What the task asks
Reproduce every line of the data below without any changes, but leave out the pictures.

Records for the task
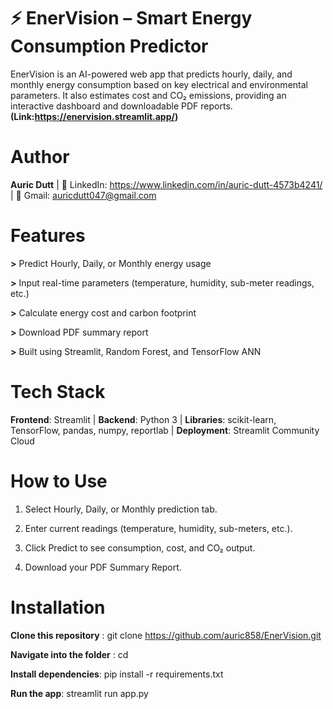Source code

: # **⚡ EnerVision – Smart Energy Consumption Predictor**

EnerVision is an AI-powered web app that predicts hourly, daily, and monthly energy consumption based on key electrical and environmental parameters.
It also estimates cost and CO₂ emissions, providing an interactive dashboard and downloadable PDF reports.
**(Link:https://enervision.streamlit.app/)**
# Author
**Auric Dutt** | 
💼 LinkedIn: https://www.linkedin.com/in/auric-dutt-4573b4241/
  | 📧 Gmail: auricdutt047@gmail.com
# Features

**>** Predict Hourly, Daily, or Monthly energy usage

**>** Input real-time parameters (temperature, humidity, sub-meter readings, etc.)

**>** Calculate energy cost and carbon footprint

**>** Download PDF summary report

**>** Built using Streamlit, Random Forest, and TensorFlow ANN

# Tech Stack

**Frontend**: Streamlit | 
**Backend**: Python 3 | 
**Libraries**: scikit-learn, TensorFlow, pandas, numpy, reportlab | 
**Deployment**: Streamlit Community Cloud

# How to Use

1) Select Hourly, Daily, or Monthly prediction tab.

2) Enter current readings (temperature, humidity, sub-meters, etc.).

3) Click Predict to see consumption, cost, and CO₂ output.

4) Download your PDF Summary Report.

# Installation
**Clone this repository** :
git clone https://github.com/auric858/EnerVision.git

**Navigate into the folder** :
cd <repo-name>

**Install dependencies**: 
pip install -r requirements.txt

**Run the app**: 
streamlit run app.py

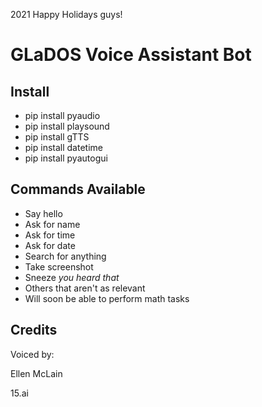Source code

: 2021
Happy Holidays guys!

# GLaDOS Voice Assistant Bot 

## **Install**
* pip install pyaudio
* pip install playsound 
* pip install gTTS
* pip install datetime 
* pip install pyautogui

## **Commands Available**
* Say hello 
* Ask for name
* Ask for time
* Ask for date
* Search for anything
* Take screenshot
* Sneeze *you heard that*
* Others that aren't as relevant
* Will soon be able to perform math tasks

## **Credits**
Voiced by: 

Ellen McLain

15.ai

Response to the exercise
Source code

: # **⚡ EnerVision – Smart Energy Consumption Predictor**

EnerVision is an AI-powered web app that predicts hourly, daily, and monthly energy consumption based on key electrical and environmental parameters.
It also estimates cost and CO₂ emissions, providing an interactive dashboard and downloadable PDF reports.
**(Link:https://enervision.streamlit.app/)**
# Author
**Auric Dutt** | 
💼 LinkedIn: https://www.linkedin.com/in/auric-dutt-4573b4241/
  | 📧 Gmail: auricdutt047@gmail.com
# Features

**>** Predict Hourly, Daily, or Monthly energy usage

**>** Input real-time parameters (temperature, humidity, sub-meter readings, etc.)

**>** Calculate energy cost and carbon footprint

**>** Download PDF summary report

**>** Built using Streamlit, Random Forest, and TensorFlow ANN

# Tech Stack

**Frontend**: Streamlit | 
**Backend**: Python 3 | 
**Libraries**: scikit-learn, TensorFlow, pandas, numpy, reportlab | 
**Deployment**: Streamlit Community Cloud

# How to Use

1) Select Hourly, Daily, or Monthly prediction tab.

2) Enter current readings (temperature, humidity, sub-meters, etc.).

3) Click Predict to see consumption, cost, and CO₂ output.

4) Download your PDF Summary Report.

# Installation
**Clone this repository** :
git clone https://github.com/auric858/EnerVision.git

**Navigate into the folder** :
cd <repo-name>

**Install dependencies**: 
pip install -r requirements.txt

**Run the app**: 
streamlit run app.py

Source code

: 2021
Happy Holidays guys!

# GLaDOS Voice Assistant Bot 

## **Install**
* pip install pyaudio
* pip install playsound 
* pip install gTTS
* pip install datetime 
* pip install pyautogui

## **Commands Available**
* Say hello 
* Ask for name
* Ask for time
* Ask for date
* Search for anything
* Take screenshot
* Sneeze *you heard that*
* Others that aren't as relevant
* Will soon be able to perform math tasks

## **Credits**
Voiced by: 

Ellen McLain

15.ai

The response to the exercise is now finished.